GEORGIA: The Medical Association continues to support legislation that would restrict health plans with regard to network adequacy and changes to provider contracts. The state’s health plan association, including Aetna, has met with the insurance commissioner and key legislators to voice concerns about the proposed restrictions and their anticipated impact on the ability to offer competitive products in the marketplace.

ILLINOIS: The legislature is set to begin debating several measures that would mandate coverage of certain benefits or access to certain providers. H.B. 120 and H.B. 122 would require coverage of intravenous feedings and prescription nutritional supplements. S.B. 97 would require coverage for hearing instruments and related services for individuals with a prescription. S.B. 802 would prohibit health insurers from mandating an optometrist to meet conditions not required of other eye care providers as a condition for participation in the health care plan, or from reimbursing the optometrist at a lower rate than other licensed providers.

NEBRASKA: Deciding when to require vaccinations has become increasingly controversial of late, as state legislators are all too aware. Deliberations over whether to require vaccinations for bacterial meningitis led to a filibuster in the Senate last week. A bill that would require two rounds of meningitis vaccinations for Nebraska students between seventh grade and age 16 is unlikely to become law this year. A motion to postpone debate until June 5 was met with unanimous approval.

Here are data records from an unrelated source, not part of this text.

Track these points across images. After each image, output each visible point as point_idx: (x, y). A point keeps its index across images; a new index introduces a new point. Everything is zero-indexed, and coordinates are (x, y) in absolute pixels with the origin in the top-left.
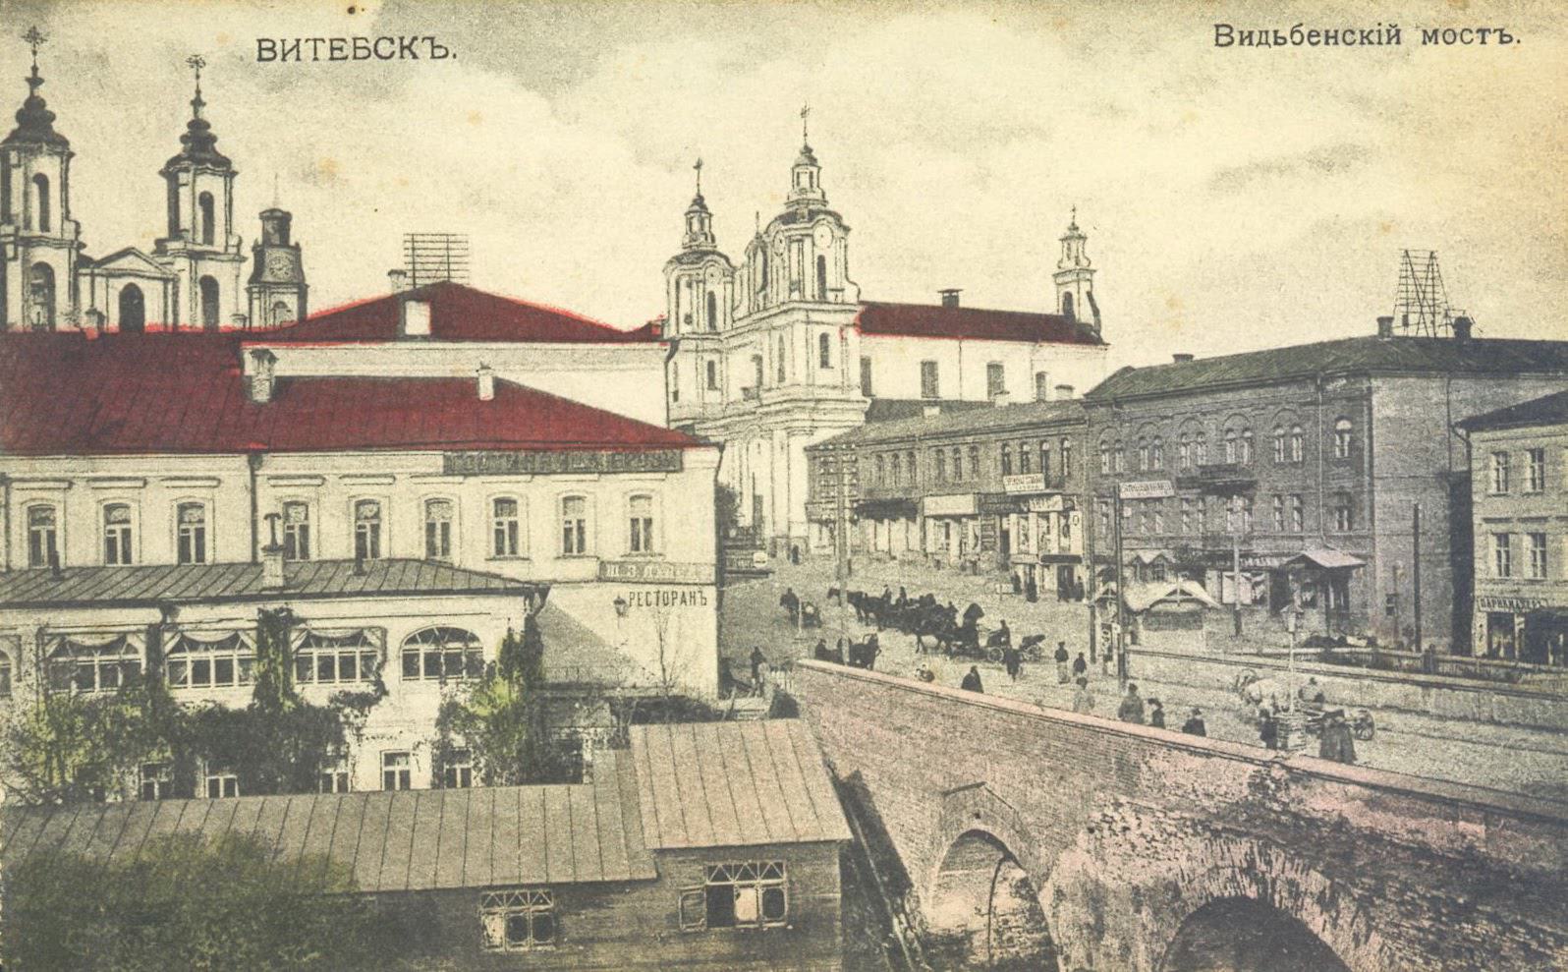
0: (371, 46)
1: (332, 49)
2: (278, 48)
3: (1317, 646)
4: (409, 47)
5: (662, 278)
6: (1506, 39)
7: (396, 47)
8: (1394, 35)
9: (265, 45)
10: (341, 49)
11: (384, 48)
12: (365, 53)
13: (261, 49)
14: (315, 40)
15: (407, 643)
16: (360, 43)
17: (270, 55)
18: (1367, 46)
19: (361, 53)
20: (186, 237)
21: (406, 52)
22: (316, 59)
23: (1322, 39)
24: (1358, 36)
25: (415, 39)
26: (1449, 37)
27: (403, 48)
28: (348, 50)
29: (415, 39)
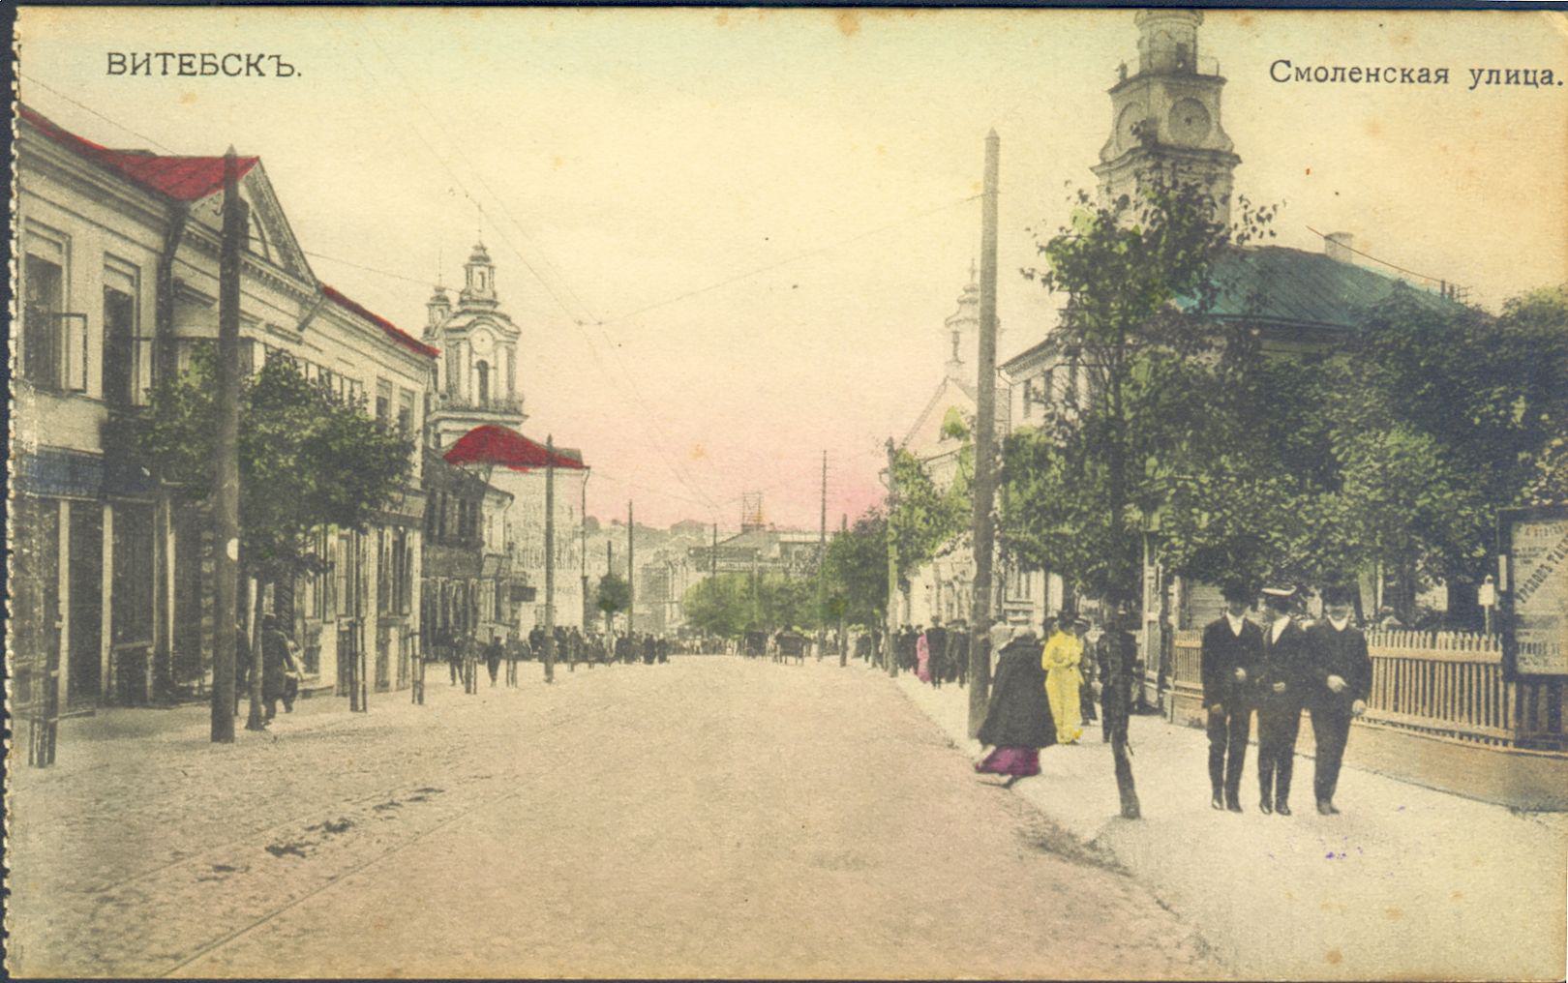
0: (219, 63)
1: (182, 64)
2: (129, 63)
3: (99, 519)
4: (255, 65)
5: (497, 288)
6: (285, 70)
7: (243, 64)
8: (1443, 76)
9: (115, 58)
10: (190, 65)
11: (233, 65)
12: (212, 69)
13: (111, 63)
14: (165, 55)
15: (1269, 807)
16: (208, 59)
17: (120, 68)
18: (1406, 85)
19: (209, 69)
20: (973, 302)
21: (252, 69)
22: (165, 73)
23: (1364, 76)
24: (1399, 75)
25: (261, 56)
26: (1321, 74)
27: (249, 65)
28: (197, 66)
29: (261, 56)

NEVADA: The legislature has convened its 2015 legislative session and is considering several health care issues of interest. These proposals include removing the $36,000 per-year cap on benefits from the autism mandate; adopting provisions of the NAIC Model Holding Company System Regulatory Act and Own Risk and Solvency Assessment Model Act, allowing payments to patient-centered medical homes; and changes to the exchange board, including removing the requirements that the exchange be state based.

PENNSYLVANIA: Governor Tom Wolf announced the Department of Human Services (DHS) has been directed to submit a letter to the federal government withdrawing further consideration of “Healthy PA” – a Corbett administration alternative to Medicaid designed to broaden coverage to lower-income adults through the commercial market. Citing confusion among recipients and the plan’s administrative complexities, the Wolf administration will alternatively pursue a single streamlined benefits package for adults. The announcement also noted existing coverage for current enrollees will continue until the transition process toward the new approach is completed.

Governor Tom Wolf also announced that the federal government has agreed that Pennsylvania families enrolled in the Children’s Health Insurance Program (CHIP) Buy-in Plan will not face tax penalties in 2015 while the program is brought into compliance with minimum essential coverage under the ACA. Families now get to keep their CHIP Buy-In coverage and will not be forced to get new insurance on the exchange by April 15. At the same time, the governor has received commitments from insurance companies to work in the coming weeks to ensure that full-cost CHIP meets essential coverage before the end of the year.

WASHINGTON: The state has announced special enrollment opportunities for residents who may become aware of the tax penalty for not having health insurance under the ACA when they file their annual tax return this year. The special enrollment period runs from February 17 to April 17.